I'll just whip down to the local for a packet of AA Magnesium rods...

A quick use of a famous search engine provided several LED torches around 55 lumens, all rated at around 155hours from 3xAAA batteries.

Compared to $8 (Educated Guess) worth of magnesium electrode, I cannot see very many uses for this particular device when Rechargeable NiMH batteries cost the same as 120 hours worth of Magnesium, and last 20% longer...and can be reused many many times.

I can see the storage of magnesium rod as being easier than keeping charged NiMH batteries around (But you can purchase 40 non rechargeable alkaline's for $8), but having to fill the lantern with salt water every 8 hours doesn't sound like a good return on investment to me.

A quick look at a notable booksellers website shows several Solar powered lanterns for less than $30, including rechargeable batteries.

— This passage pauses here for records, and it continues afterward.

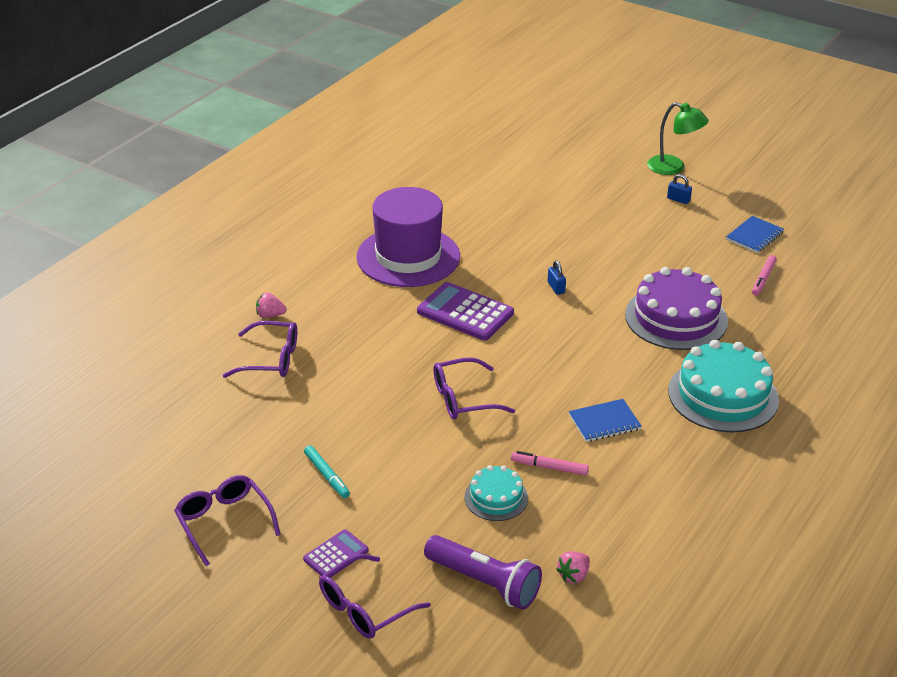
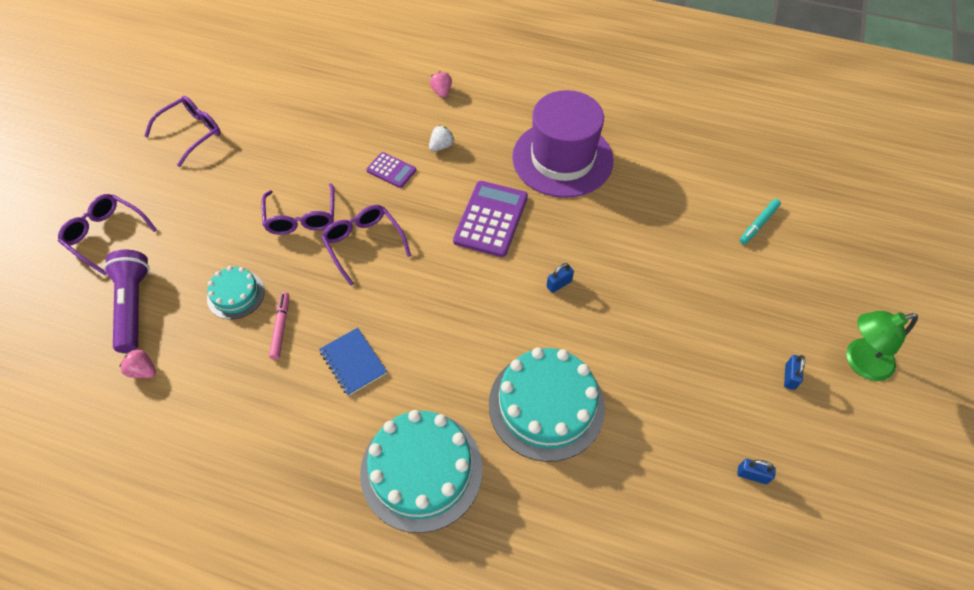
camera: 75 degrees right, 20 degrees up
purple glasses [223,321,297,378] -> purple glasses moved to [261,183,335,235]
purple calculator [303,529,369,578] -> purple calculator moved to [366,152,416,188]
turquoise marker [304,445,350,498] -> turquoise marker moved to [740,199,781,244]
purple flashlight [424,535,542,610] -> purple flashlight turned 150 degrees clockwise [104,250,150,353]
purple cake [625,267,728,350] -> turquoise cake [489,348,605,462]
green lamp [647,102,709,175] -> green lamp turned 60 degrees clockwise [846,311,918,381]
blue notebook [726,216,784,253] -> blue padlock [737,459,776,484]
pink marker [752,255,777,296] -> none
none -> white strawberry [429,125,454,152]

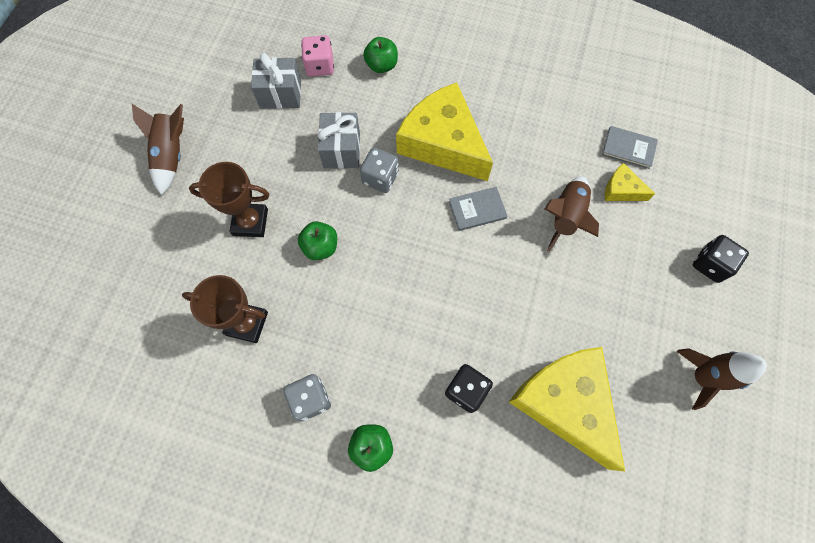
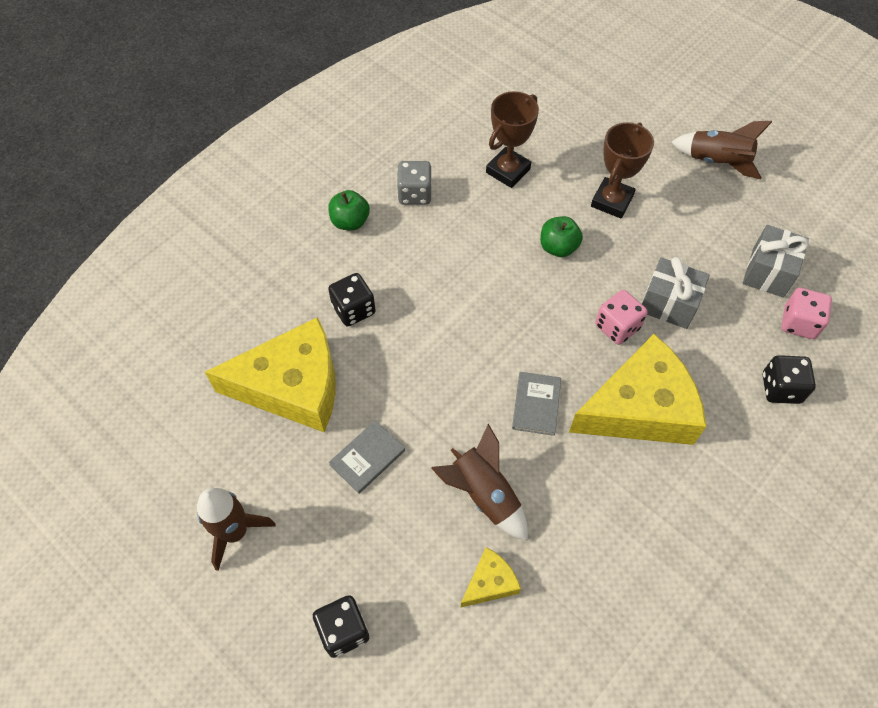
camera: 115 degrees right, 10 degrees down
grey dice [360,147,399,193] -> pink dice [595,290,648,345]
green apple [363,37,398,73] -> black dice [763,355,816,404]
grey book [602,126,658,169] -> grey book moved to [329,420,405,494]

I honestly cannot think of a use where this device is a more practical choice than existing products...except maybe in an extraterrestrial ocean-side magnesium mine. (Mg is not found in free metallic form on this planet, so energy has to be used to purify it in the first place, and that energy would be more efficient at lighting).

Tony Smale
8th September, 2012 @ 02:12 am PDT

I'll echo Tony's remarks. The problem here is the misleading headline: "...runs on saltwater." The article body clearly shows the gizmo runs on refined magnesium. No sale.

piperTom
9th September, 2012 @ 05:33 am PDT

Seems totally pointless given that the rods only last 120 hours. Another one for the landfill!

Dan Marsh
9th September, 2012 @ 09:06 am PDT

Good points there Tony S, at this stage it's little better than a curiosity

Terry Penrose
9th September, 2012 @ 06:18 pm PDT

My first impression is that it might run on seawater, which could work with those sailig the briny sea. Just dip that puppy overboard and you have a fresh charge! But it is salt water, which is different. Not only might you need to store magnesium rods, but also packets of salt. The hope is that mixing the salt and water when it is dark is a simple/spillproof process. And does the water need to be something other than plain tap/bottled water? One more vote for Mr. Smale.

Bruce H. Anderson
10th September, 2012 @ 09:32 am PDT

I agree with Bruce; if it ran on seawater, and the shelf life of the dry unit was measured in decades, then it would be a good emergency lantern for sea-going boats. Otherwise, it's one more gadget no one needs.